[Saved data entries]
(begin)

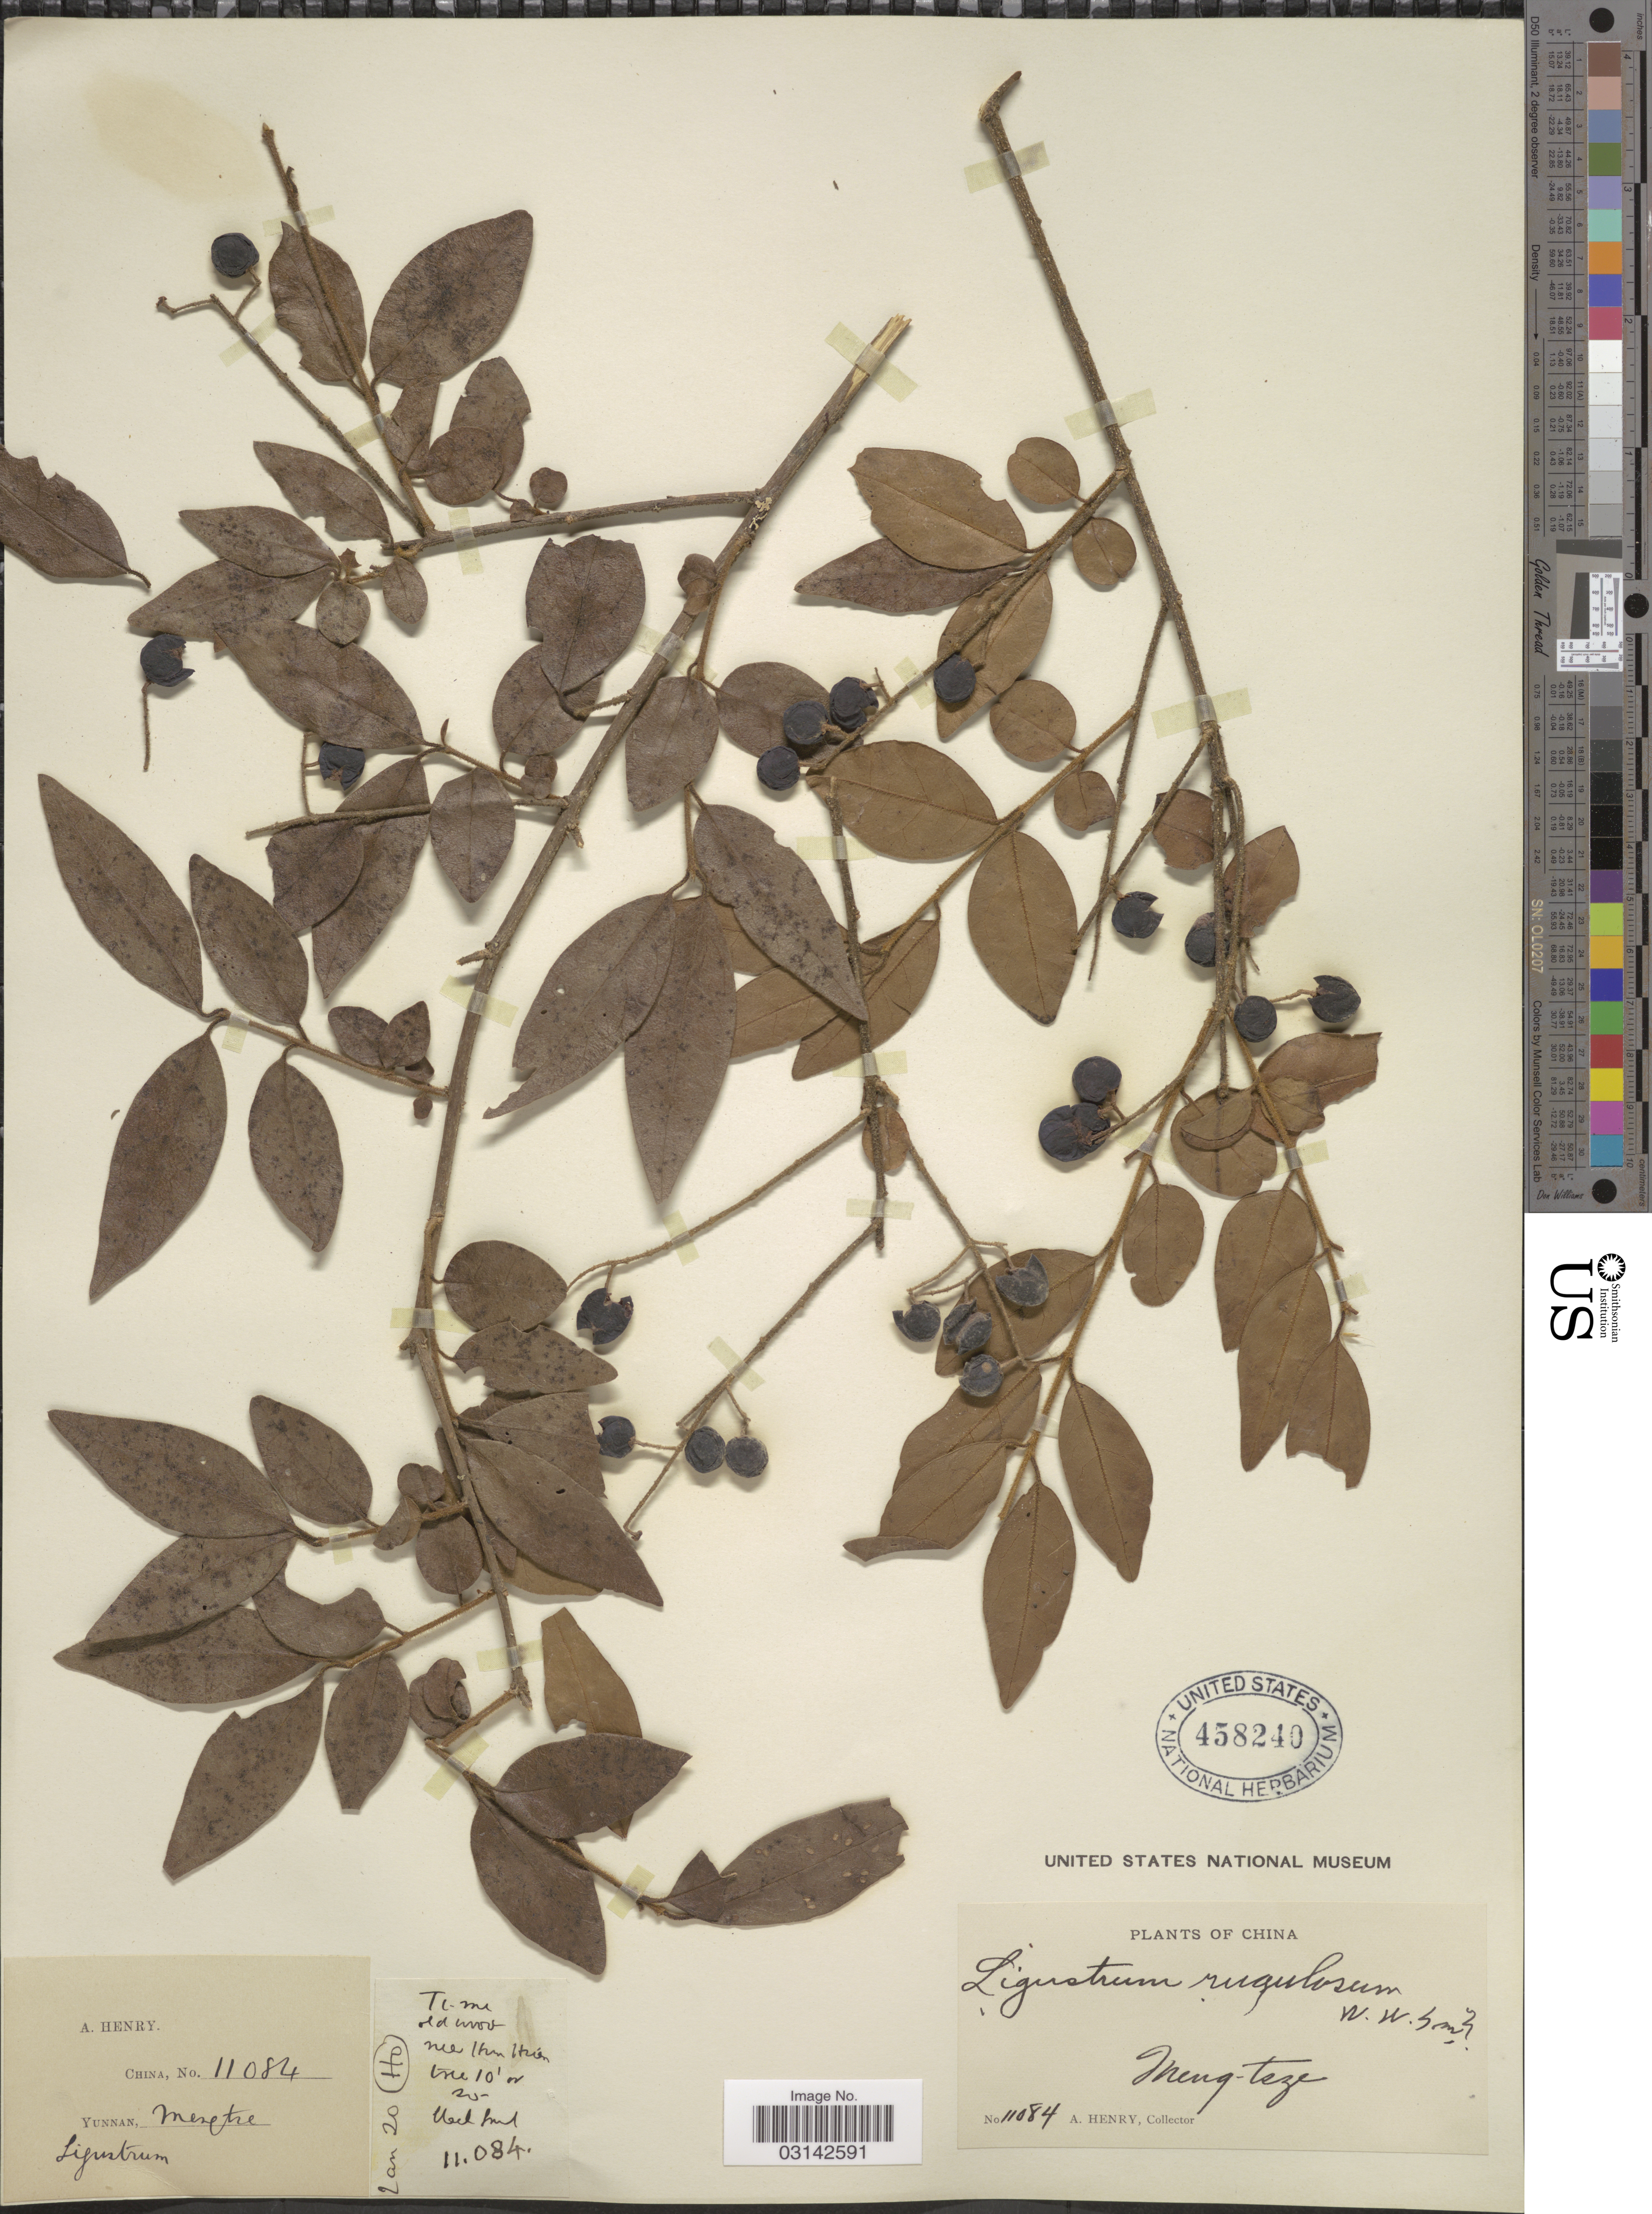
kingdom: Plantae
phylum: Tracheophyta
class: Magnoliopsida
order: Lamiales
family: Oleaceae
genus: Ligustrum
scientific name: Ligustrum compactum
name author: (Wall. ex G. Don) Hook. f. & Thomson ex Brandis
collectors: A. Henry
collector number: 11084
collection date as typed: Transcribed d/m/y: /1/20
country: China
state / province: Yunnan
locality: Meng-tsze, Ti-me. Near Hsien Hsien. Ho.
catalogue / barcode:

(end)

Write out every line of the data above word for word, leaving out the pictures.

# Answer for this exercise:
kingdom: Plantae
phylum: Tracheophyta
class: Magnoliopsida
order: Lamiales
family: Oleaceae
genus: Ligustrum
scientific name: Ligustrum compactum
name author: (Wall. ex G. Don) Hook. f. & Thomson ex Brandis
collectors: A. Henry
collector number: 11084
collection date as typed: Transcribed d/m/y: /1/20
country: China
state / province: Yunnan
locality: Meng-tsze, Ti-me. Near Hsien Hsien. Ho.
catalogue / barcode:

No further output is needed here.